⟨
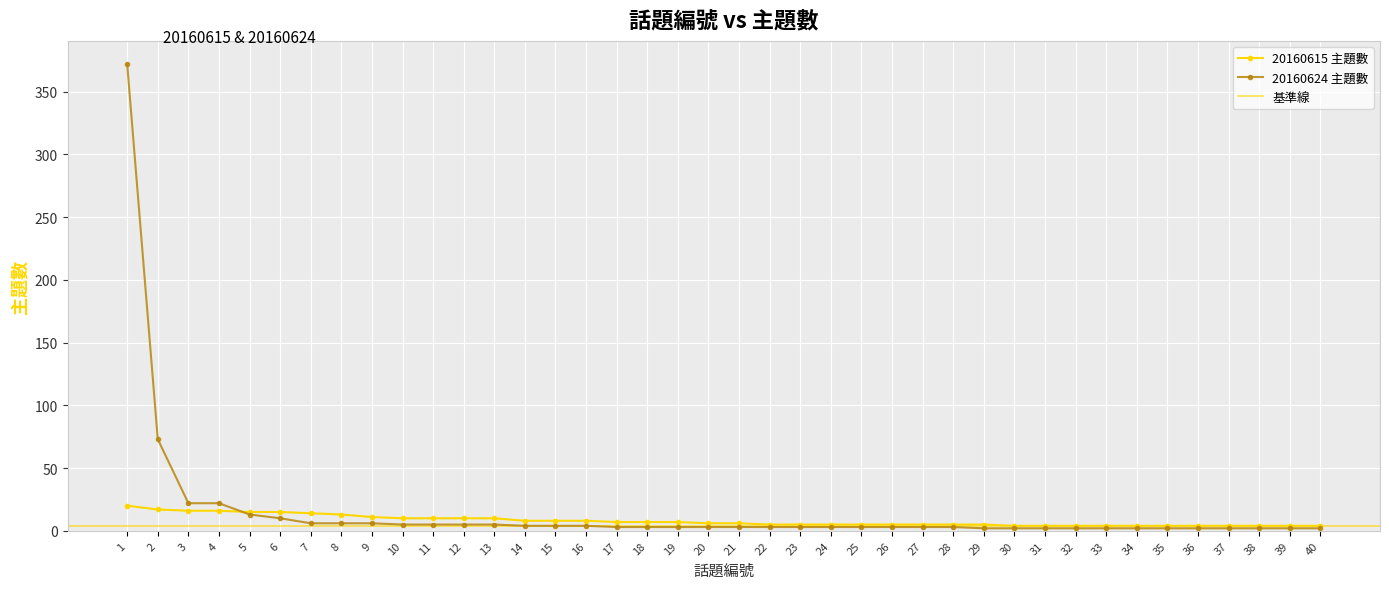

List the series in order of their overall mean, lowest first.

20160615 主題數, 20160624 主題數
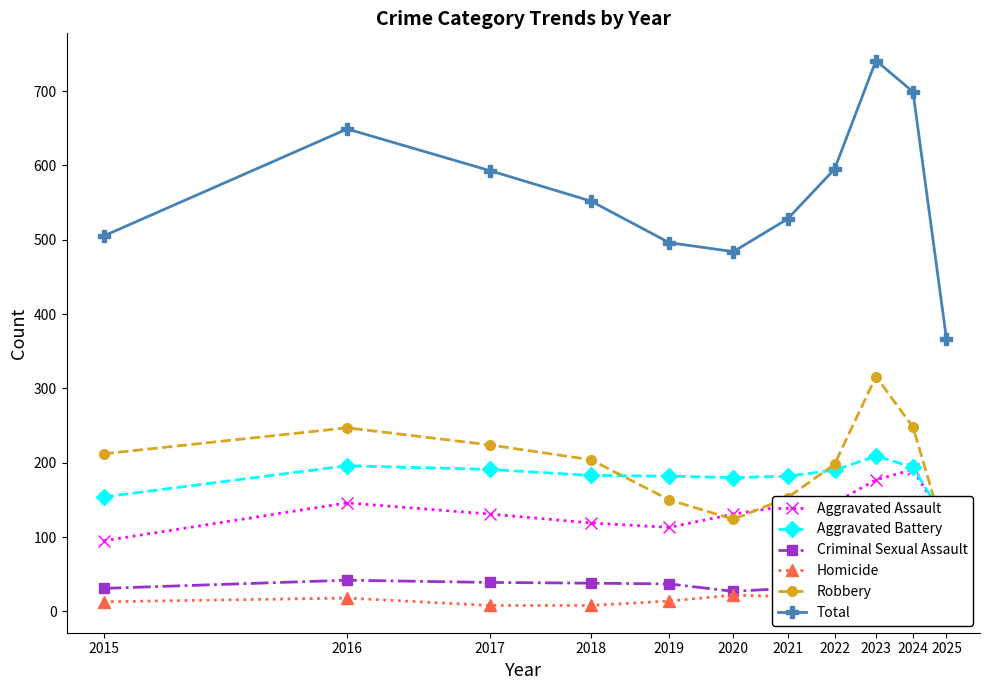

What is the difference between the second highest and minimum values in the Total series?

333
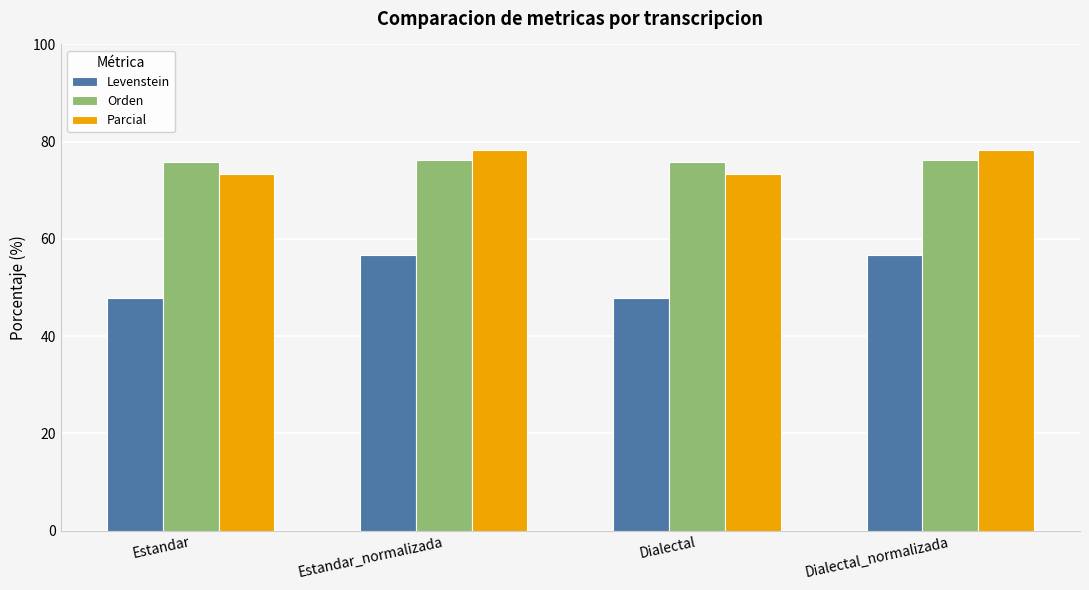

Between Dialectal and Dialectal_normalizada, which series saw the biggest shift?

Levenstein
⟩
**What to work on:** Rewrite the listing above, replacing "series" with "line" wherever it occurs, changing nothing else and leaving out the pictures.

**Response to this exercise:**
List the line in order of their overall mean, lowest first.

20160615 主題數, 20160624 主題數

What is the difference between the second highest and minimum values in the Total line?

333

Between Dialectal and Dialectal_normalizada, which line saw the biggest shift?

Levenstein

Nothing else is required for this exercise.